[Sources of plain-text documents]

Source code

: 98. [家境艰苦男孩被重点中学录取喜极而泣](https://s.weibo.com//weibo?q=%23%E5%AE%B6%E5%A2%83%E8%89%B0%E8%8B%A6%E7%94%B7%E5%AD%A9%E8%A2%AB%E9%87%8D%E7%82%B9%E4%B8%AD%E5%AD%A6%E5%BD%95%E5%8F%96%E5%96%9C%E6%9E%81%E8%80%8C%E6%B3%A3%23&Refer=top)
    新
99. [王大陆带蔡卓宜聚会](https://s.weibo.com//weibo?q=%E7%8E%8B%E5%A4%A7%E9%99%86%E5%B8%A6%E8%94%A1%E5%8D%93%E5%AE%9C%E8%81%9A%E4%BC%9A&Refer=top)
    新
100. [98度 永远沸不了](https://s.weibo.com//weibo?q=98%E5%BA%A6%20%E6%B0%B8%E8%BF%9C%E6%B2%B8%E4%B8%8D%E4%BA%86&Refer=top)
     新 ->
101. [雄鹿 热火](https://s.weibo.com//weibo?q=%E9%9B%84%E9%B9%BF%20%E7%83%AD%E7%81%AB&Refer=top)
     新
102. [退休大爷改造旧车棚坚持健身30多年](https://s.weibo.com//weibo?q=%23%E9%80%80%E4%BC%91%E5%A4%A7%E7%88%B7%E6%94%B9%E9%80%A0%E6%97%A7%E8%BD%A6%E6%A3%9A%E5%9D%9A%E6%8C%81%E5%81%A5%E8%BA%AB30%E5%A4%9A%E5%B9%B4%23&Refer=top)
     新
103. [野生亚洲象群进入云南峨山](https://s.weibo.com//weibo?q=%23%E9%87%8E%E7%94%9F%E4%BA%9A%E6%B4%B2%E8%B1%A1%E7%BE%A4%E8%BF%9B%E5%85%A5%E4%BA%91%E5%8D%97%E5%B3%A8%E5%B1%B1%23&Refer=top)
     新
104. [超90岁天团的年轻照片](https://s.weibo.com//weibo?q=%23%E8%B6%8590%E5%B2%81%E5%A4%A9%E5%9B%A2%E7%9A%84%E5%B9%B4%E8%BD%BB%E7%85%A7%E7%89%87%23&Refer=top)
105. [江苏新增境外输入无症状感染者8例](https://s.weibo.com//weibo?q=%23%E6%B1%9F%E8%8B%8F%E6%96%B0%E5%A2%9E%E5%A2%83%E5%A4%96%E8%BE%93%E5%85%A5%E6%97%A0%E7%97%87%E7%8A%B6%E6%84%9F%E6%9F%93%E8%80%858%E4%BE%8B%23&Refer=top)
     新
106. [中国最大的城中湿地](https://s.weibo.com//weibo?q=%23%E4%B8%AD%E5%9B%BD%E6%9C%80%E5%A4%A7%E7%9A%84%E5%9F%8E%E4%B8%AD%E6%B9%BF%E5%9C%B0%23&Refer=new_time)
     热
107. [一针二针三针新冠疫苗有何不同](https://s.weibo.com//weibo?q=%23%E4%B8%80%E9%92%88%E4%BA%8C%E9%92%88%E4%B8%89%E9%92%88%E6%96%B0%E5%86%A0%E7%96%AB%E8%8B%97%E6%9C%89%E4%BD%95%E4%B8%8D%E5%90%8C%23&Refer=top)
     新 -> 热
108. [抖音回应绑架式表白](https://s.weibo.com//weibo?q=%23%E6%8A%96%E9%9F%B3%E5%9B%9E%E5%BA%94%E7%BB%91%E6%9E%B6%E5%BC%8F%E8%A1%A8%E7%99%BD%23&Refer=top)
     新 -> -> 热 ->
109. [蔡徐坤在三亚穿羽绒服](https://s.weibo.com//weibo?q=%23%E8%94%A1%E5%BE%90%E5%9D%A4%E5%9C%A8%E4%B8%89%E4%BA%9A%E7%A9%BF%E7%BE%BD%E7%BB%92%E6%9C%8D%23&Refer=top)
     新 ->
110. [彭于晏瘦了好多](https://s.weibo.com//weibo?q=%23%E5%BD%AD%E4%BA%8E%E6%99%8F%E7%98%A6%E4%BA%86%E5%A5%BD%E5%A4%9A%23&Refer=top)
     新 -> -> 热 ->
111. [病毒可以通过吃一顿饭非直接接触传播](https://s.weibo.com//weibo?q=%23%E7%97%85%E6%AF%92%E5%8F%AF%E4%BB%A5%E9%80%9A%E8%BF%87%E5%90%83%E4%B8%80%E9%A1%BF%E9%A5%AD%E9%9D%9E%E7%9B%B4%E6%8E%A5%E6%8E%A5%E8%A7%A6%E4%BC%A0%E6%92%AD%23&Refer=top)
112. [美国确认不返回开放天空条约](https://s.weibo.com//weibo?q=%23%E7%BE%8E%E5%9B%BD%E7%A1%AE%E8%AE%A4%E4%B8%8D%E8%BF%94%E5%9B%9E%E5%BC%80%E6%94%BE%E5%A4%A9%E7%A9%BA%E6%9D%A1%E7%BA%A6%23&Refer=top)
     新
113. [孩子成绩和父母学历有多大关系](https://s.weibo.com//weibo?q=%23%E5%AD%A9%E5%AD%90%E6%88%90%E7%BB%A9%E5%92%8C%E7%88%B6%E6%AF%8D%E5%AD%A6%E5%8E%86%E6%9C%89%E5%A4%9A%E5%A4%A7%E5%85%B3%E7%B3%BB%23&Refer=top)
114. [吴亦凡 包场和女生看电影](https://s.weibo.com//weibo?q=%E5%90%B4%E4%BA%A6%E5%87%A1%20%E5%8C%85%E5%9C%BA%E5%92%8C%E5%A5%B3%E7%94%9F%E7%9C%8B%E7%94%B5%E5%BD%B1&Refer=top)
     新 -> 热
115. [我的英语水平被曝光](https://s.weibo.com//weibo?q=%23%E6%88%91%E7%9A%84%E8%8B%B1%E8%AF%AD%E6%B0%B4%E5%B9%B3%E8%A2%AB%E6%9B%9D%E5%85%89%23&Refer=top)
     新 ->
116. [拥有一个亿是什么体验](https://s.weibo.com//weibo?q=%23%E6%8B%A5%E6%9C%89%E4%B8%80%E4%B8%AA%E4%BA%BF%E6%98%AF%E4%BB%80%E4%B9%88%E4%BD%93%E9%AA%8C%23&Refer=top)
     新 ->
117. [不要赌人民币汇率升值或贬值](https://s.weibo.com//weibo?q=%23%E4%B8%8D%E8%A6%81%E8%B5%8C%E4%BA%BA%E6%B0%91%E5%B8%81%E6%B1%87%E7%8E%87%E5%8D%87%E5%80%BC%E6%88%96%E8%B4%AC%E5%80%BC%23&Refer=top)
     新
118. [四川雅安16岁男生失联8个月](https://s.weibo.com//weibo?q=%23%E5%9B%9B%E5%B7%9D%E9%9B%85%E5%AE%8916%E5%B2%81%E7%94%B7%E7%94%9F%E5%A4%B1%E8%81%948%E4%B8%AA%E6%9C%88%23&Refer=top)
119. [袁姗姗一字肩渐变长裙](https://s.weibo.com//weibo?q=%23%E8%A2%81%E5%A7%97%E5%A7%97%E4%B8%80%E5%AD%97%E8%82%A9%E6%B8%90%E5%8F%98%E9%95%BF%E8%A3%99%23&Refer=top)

**Work to be completed:** Locate every line in the items above that contains the string "中国最大的城中湿地", treating case as significant, and copy each such line.

**Solution to this task:**
106. [中国最大的城中湿地](https://s.weibo.com//weibo?q=%23%E4%B8%AD%E5%9B%BD%E6%9C%80%E5%A4%A7%E7%9A%84%E5%9F%8E%E4%B8%AD%E6%B9%BF%E5%9C%B0%23&Refer=new_time)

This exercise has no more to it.